The CEO stars of the CBS hit show “Undercover Boss” appeared before a fawning Oprah Winfrey today. I’ve had more than a passing interest in this show since several PR people told me their companies were approached about doing it and took a pass. I bet they’re kicking themselves today.

With a couple of exceptions, the show has placed its participants in an overwhelmingly positive light. It has humanized participating companies by telling their stories through the perspective of their dedicated employees, including single parents, caretakers and students. As importantly, the employees’ interactions with their “undercover bosses” have been touching. The bosses have created programs for them, added benefits, and doled out scholarships, raises and promotions.

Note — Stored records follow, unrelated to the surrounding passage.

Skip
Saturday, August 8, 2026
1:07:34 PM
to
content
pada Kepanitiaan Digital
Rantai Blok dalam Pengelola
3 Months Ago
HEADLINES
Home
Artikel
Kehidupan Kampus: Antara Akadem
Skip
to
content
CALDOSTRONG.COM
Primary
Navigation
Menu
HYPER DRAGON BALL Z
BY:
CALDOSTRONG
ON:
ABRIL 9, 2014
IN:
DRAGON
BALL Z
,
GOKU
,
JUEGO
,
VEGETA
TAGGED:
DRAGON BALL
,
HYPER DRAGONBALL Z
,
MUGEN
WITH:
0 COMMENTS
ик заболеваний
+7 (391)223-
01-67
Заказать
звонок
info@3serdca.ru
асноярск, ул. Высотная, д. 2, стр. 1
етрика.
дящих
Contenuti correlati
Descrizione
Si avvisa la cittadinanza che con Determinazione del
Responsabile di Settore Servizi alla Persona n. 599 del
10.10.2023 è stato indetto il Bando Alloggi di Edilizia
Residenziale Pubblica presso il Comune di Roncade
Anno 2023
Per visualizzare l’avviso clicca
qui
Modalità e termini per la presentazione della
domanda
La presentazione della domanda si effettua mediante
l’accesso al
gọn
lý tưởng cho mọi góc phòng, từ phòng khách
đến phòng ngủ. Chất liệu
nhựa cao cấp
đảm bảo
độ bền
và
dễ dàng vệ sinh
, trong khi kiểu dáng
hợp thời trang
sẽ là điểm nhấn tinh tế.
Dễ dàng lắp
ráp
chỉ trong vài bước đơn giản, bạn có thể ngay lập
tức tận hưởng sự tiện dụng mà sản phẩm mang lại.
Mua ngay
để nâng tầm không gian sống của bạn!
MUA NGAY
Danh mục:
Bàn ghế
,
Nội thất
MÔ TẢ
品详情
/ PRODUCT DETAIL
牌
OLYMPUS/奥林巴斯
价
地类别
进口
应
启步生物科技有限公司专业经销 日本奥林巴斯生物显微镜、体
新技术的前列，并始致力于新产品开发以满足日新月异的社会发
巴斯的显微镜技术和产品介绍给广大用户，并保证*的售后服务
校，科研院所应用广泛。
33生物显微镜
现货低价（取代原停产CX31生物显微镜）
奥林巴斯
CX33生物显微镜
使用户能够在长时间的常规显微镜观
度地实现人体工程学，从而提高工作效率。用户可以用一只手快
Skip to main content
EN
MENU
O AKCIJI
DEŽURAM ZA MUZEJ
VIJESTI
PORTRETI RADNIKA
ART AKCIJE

Having your CEO shown as devoted, caring and fair is no small thing, particularly in this environment of bailouts where corporate leaders have generally been portrayed as cutthroat, greedy and out of touch.

That’s the good news. There’s been some bad news, too.

In the Hooter’s episode, for instance, a restaurant manager degraded his waitresses. The CEO admonished him, but not nearly enough for my tastes. Additionally, the CEOs generally bumble around at their tasks like George Bush with a grocery scanner … but that’s before the big, heartfelt conclusion.

Sure, “Undercover Boss” is over produced. Of course, the skeptic in me wonders how the CEOs would’ve behaved in the same situations if the cameras weren’t around. Nevertheless, if presented with the opportunity, I’d like to think I would have advised my boss to shave his moustache and go undercover. Then I would have collected a big bonus after he appeared on Oprah.